◆ EXERCISE OBJECTIVE: Please pull all the source text out of the data below, copying it word for word, and leave the pictures out of your answer.

◆ Pictures paired with source code:
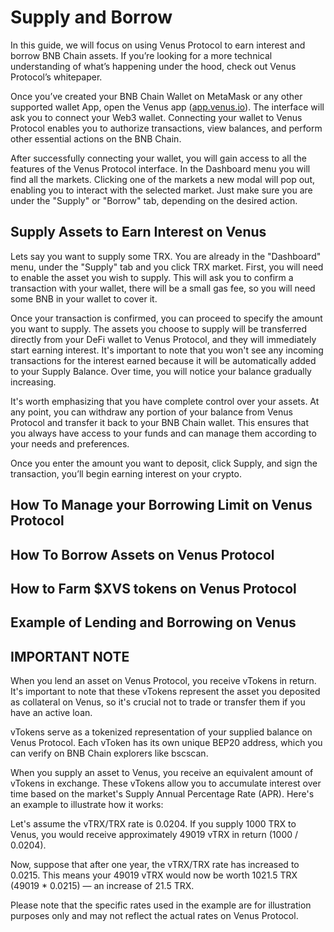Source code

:# Supply and Borrow
In this guide, we will focus on using Venus Protocol to earn interest and borrow BNB Chain assets. If you’re looking for a more technical understanding of what’s happening under the hood, check out Venus Protocol’s whitepaper.

Once you’ve created your BNB Chain Wallet on MetaMask or any other supported wallet App, open the Venus app ([app.venus.io](https://app.venus.io/)). The interface will ask you to connect your Web3 wallet. Connecting your wallet to Venus Protocol enables you to authorize transactions, view balances, and perform other essential actions on the BNB Chain.

<!-- INSERT SCREENSHOT SHOWING THE CONNECT WITH WALLET PAGE -->

After successfully connecting your wallet, you will gain access to all the features of the Venus Protocol interface. In the Dashboard menu you will find all the markets. Clicking one of the markets a new modal will pop out, enabling you to interact with the selected market. Just make sure you are under the "Supply" or "Borrow" tab, depending on the desired action.

<!-- INSERT SCREENSHOT SHOWING THE DASHBOARD VIEW -->

##  Supply Assets to Earn Interest on Venus

Lets say you want to supply some TRX. You are already in the "Dashboard" menu, under the "Supply" tab and you click TRX market. First, you will need to enable the asset you wish to supply. This will ask you to confirm a transaction with your wallet, there will be a small gas fee, so you will need some BNB in your wallet to cover it.

<!-- INSERT SCREENSHOT SHOWING THE MARKET MODAL -->

Once your transaction is confirmed, you can proceed to specify the amount you want to supply. The assets you choose to supply will be transferred directly from your DeFi wallet to Venus Protocol, and they will immediately start earning interest. It's important to note that you won't see any incoming transactions for the interest earned because it will be automatically added to your Supply Balance. Over time, you will notice your balance gradually increasing.

It's worth emphasizing that you have complete control over your assets. At any point, you can withdraw any portion of your balance from Venus Protocol and transfer it back to your BNB Chain wallet. This ensures that you always have access to your funds and can manage them according to your needs and preferences.

<!-- INSERT SCREENSHOT SHOWING THE SUPPLY MODAL -->

Once you enter the amount you want to deposit, click Supply, and sign the transaction, you’ll begin earning interest on your crypto.

##  How To Manage your Borrowing Limit on Venus Protocol

## How To Borrow Assets on Venus Protocol

## How to Farm $XVS tokens on Venus Protocol

## Example of Lending and Borrowing on Venus

## IMPORTANT NOTE
When you lend an asset on Venus Protocol, you receive vTokens in return. It's important to note that these vTokens represent the asset you deposited as collateral on Venus, so it's crucial not to trade or transfer them if you have an active loan.

vTokens serve as a tokenized representation of your supplied balance on Venus Protocol. Each vToken has its own unique BEP20 address, which you can verify on BNB Chain explorers like bscscan.

When you supply an asset to Venus, you receive an equivalent amount of vTokens in exchange. These vTokens allow you to accumulate interest over time based on the market's Supply Annual Percentage Rate (APR). Here's an example to illustrate how it works:

Let's assume the vTRX/TRX rate is 0.0204. If you supply 1000 TRX to Venus, you would receive approximately 49019 vTRX in return (1000 / 0.0204).

Now, suppose that after one year, the vTRX/TRX rate has increased to 0.0215. This means your 49019 vTRX would now be worth 1021.5 TRX (49019 * 0.0215) — an increase of 21.5 TRX.

Please note that the specific rates used in the example are for illustration purposes only and may not reflect the actual rates on Venus Protocol.
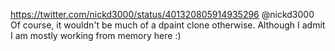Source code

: https://twitter.com/nickd3000/status/401320805914935296 @nickd3000 Of course, it wouldn't be much of a dpaint clone otherwise. Although I admit I am mostly working from memory here :)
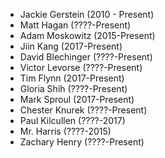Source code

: * Jackie Gerstein (2010 - Present)
* Matt Hagan (????-Present)
* Adam Moskowitz (2015-Present)
* Jiin Kang (2017-Present)
* David Blechinger (????-Present)
* Victor Levorse (????-Present)
* Tim Flynn (2017-Present)
* Gloria Shih (????-Present)
* Mark Sproul (2017-Present)
* Chester Knurek (????-Present)
* Paul Kilcullen (????-2017)
* Mr. Harris (????-2015)
* Zachary Henry (????-Present)
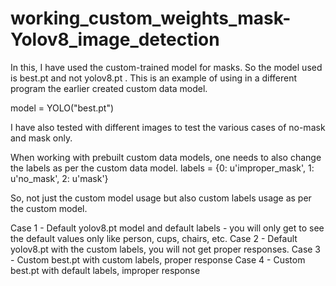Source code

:# working_custom_weights_mask-Yolov8_image_detection

In this, I have used the custom-trained model for masks. So the model used is best.pt and not yolov8.pt .
This is an example of using in a different program the earlier created custom data model.

model = YOLO("best.pt")

I have also tested with different images to test the various cases of no-mask and mask only.

When working with prebuilt custom data models, one needs to also change the labels as per the custom data model.
    labels = {0: u'improper_mask', 1: u'no_mask', 2: u'mask'}
   
   
So, not just the custom model usage but also custom labels usage as per the custom model.

Case 1 - Default yolov8.pt model and default labels -  you will only get to see the default values only like person, cups, chairs, etc.
Case 2 - Default yolov8.pt with the custom labels, you will not get proper responses.
Case 3 - Custom best.pt with custom labels, proper response
Case 4 - Custom best.pt with default labels, improper response
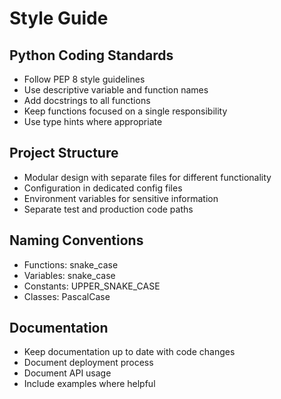 # Style Guide

## Python Coding Standards
- Follow PEP 8 style guidelines
- Use descriptive variable and function names
- Add docstrings to all functions
- Keep functions focused on a single responsibility
- Use type hints where appropriate

## Project Structure
- Modular design with separate files for different functionality
- Configuration in dedicated config files
- Environment variables for sensitive information
- Separate test and production code paths

## Naming Conventions
- Functions: snake_case
- Variables: snake_case
- Constants: UPPER_SNAKE_CASE
- Classes: PascalCase

## Documentation
- Keep documentation up to date with code changes
- Document deployment process
- Document API usage
- Include examples where helpful


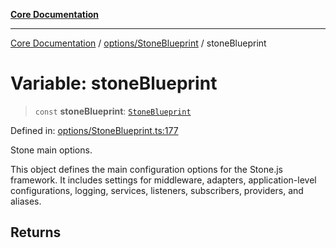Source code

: [**Core Documentation**](../../../README.md)

***

[Core Documentation](../../../README.md) / [options/StoneBlueprint](../README.md) / stoneBlueprint

# Variable: stoneBlueprint

> `const` **stoneBlueprint**: [`StoneBlueprint`](../interfaces/StoneBlueprint.md)

Defined in: [options/StoneBlueprint.ts:177](https://github.com/stonemjs/core/blob/e2fddc9518734748c09a72d4b4064dd1d4c1288c/src/options/StoneBlueprint.ts#L177)

Stone main options.

This object defines the main configuration options for the Stone.js framework.
It includes settings for middleware, adapters, application-level configurations,
logging, services, listeners, subscribers, providers, and aliases.

## Returns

◆ EXERCISE RESULT:
Source code

:# Supply and Borrow
In this guide, we will focus on using Venus Protocol to earn interest and borrow BNB Chain assets. If you’re looking for a more technical understanding of what’s happening under the hood, check out Venus Protocol’s whitepaper.

Once you’ve created your BNB Chain Wallet on MetaMask or any other supported wallet App, open the Venus app ([app.venus.io](https://app.venus.io/)). The interface will ask you to connect your Web3 wallet. Connecting your wallet to Venus Protocol enables you to authorize transactions, view balances, and perform other essential actions on the BNB Chain.

<!-- INSERT SCREENSHOT SHOWING THE CONNECT WITH WALLET PAGE -->

After successfully connecting your wallet, you will gain access to all the features of the Venus Protocol interface. In the Dashboard menu you will find all the markets. Clicking one of the markets a new modal will pop out, enabling you to interact with the selected market. Just make sure you are under the "Supply" or "Borrow" tab, depending on the desired action.

<!-- INSERT SCREENSHOT SHOWING THE DASHBOARD VIEW -->

##  Supply Assets to Earn Interest on Venus

Lets say you want to supply some TRX. You are already in the "Dashboard" menu, under the "Supply" tab and you click TRX market. First, you will need to enable the asset you wish to supply. This will ask you to confirm a transaction with your wallet, there will be a small gas fee, so you will need some BNB in your wallet to cover it.

<!-- INSERT SCREENSHOT SHOWING THE MARKET MODAL -->

Once your transaction is confirmed, you can proceed to specify the amount you want to supply. The assets you choose to supply will be transferred directly from your DeFi wallet to Venus Protocol, and they will immediately start earning interest. It's important to note that you won't see any incoming transactions for the interest earned because it will be automatically added to your Supply Balance. Over time, you will notice your balance gradually increasing.

It's worth emphasizing that you have complete control over your assets. At any point, you can withdraw any portion of your balance from Venus Protocol and transfer it back to your BNB Chain wallet. This ensures that you always have access to your funds and can manage them according to your needs and preferences.

<!-- INSERT SCREENSHOT SHOWING THE SUPPLY MODAL -->

Once you enter the amount you want to deposit, click Supply, and sign the transaction, you’ll begin earning interest on your crypto.

##  How To Manage your Borrowing Limit on Venus Protocol

## How To Borrow Assets on Venus Protocol

## How to Farm $XVS tokens on Venus Protocol

## Example of Lending and Borrowing on Venus

## IMPORTANT NOTE
When you lend an asset on Venus Protocol, you receive vTokens in return. It's important to note that these vTokens represent the asset you deposited as collateral on Venus, so it's crucial not to trade or transfer them if you have an active loan.

vTokens serve as a tokenized representation of your supplied balance on Venus Protocol. Each vToken has its own unique BEP20 address, which you can verify on BNB Chain explorers like bscscan.

When you supply an asset to Venus, you receive an equivalent amount of vTokens in exchange. These vTokens allow you to accumulate interest over time based on the market's Supply Annual Percentage Rate (APR). Here's an example to illustrate how it works:

Let's assume the vTRX/TRX rate is 0.0204. If you supply 1000 TRX to Venus, you would receive approximately 49019 vTRX in return (1000 / 0.0204).

Now, suppose that after one year, the vTRX/TRX rate has increased to 0.0215. This means your 49019 vTRX would now be worth 1021.5 TRX (49019 * 0.0215) — an increase of 21.5 TRX.

Please note that the specific rates used in the example are for illustration purposes only and may not reflect the actual rates on Venus Protocol.
Source code

: https://twitter.com/nickd3000/status/401320805914935296 @nickd3000 Of course, it wouldn't be much of a dpaint clone otherwise. Although I admit I am mostly working from memory here :)
Source code

: * Jackie Gerstein (2010 - Present)
* Matt Hagan (????-Present)
* Adam Moskowitz (2015-Present)
* Jiin Kang (2017-Present)
* David Blechinger (????-Present)
* Victor Levorse (????-Present)
* Tim Flynn (2017-Present)
* Gloria Shih (????-Present)
* Mark Sproul (2017-Present)
* Chester Knurek (????-Present)
* Paul Kilcullen (????-2017)
* Mr. Harris (????-2015)
* Zachary Henry (????-Present)
Source code

:# working_custom_weights_mask-Yolov8_image_detection

In this, I have used the custom-trained model for masks. So the model used is best.pt and not yolov8.pt .
This is an example of using in a different program the earlier created custom data model.

model = YOLO("best.pt")

I have also tested with different images to test the various cases of no-mask and mask only.

When working with prebuilt custom data models, one needs to also change the labels as per the custom data model.
    labels = {0: u'improper_mask', 1: u'no_mask', 2: u'mask'}
   
   
So, not just the custom model usage but also custom labels usage as per the custom model.

Case 1 - Default yolov8.pt model and default labels -  you will only get to see the default values only like person, cups, chairs, etc.
Case 2 - Default yolov8.pt with the custom labels, you will not get proper responses.
Case 3 - Custom best.pt with custom labels, proper response
Case 4 - Custom best.pt with default labels, improper response
 # Style Guide

## Python Coding Standards
- Follow PEP 8 style guidelines
- Use descriptive variable and function names
- Add docstrings to all functions
- Keep functions focused on a single responsibility
- Use type hints where appropriate

## Project Structure
- Modular design with separate files for different functionality
- Configuration in dedicated config files
- Environment variables for sensitive information
- Separate test and production code paths

## Naming Conventions
- Functions: snake_case
- Variables: snake_case
- Constants: UPPER_SNAKE_CASE
- Classes: PascalCase

## Documentation
- Keep documentation up to date with code changes
- Document deployment process
- Document API usage
- Include examples where helpful


Source code

: [**Core Documentation**](../../../README.md)

***

[Core Documentation](../../../README.md) / [options/StoneBlueprint](../README.md) / stoneBlueprint

# Variable: stoneBlueprint

> `const` **stoneBlueprint**: [`StoneBlueprint`](../interfaces/StoneBlueprint.md)

Defined in: [options/StoneBlueprint.ts:177](https://github.com/stonemjs/core/blob/e2fddc9518734748c09a72d4b4064dd1d4c1288c/src/options/StoneBlueprint.ts#L177)

Stone main options.

This object defines the main configuration options for the Stone.js framework.
It includes settings for middleware, adapters, application-level configurations,
logging, services, listeners, subscribers, providers, and aliases.

## Returns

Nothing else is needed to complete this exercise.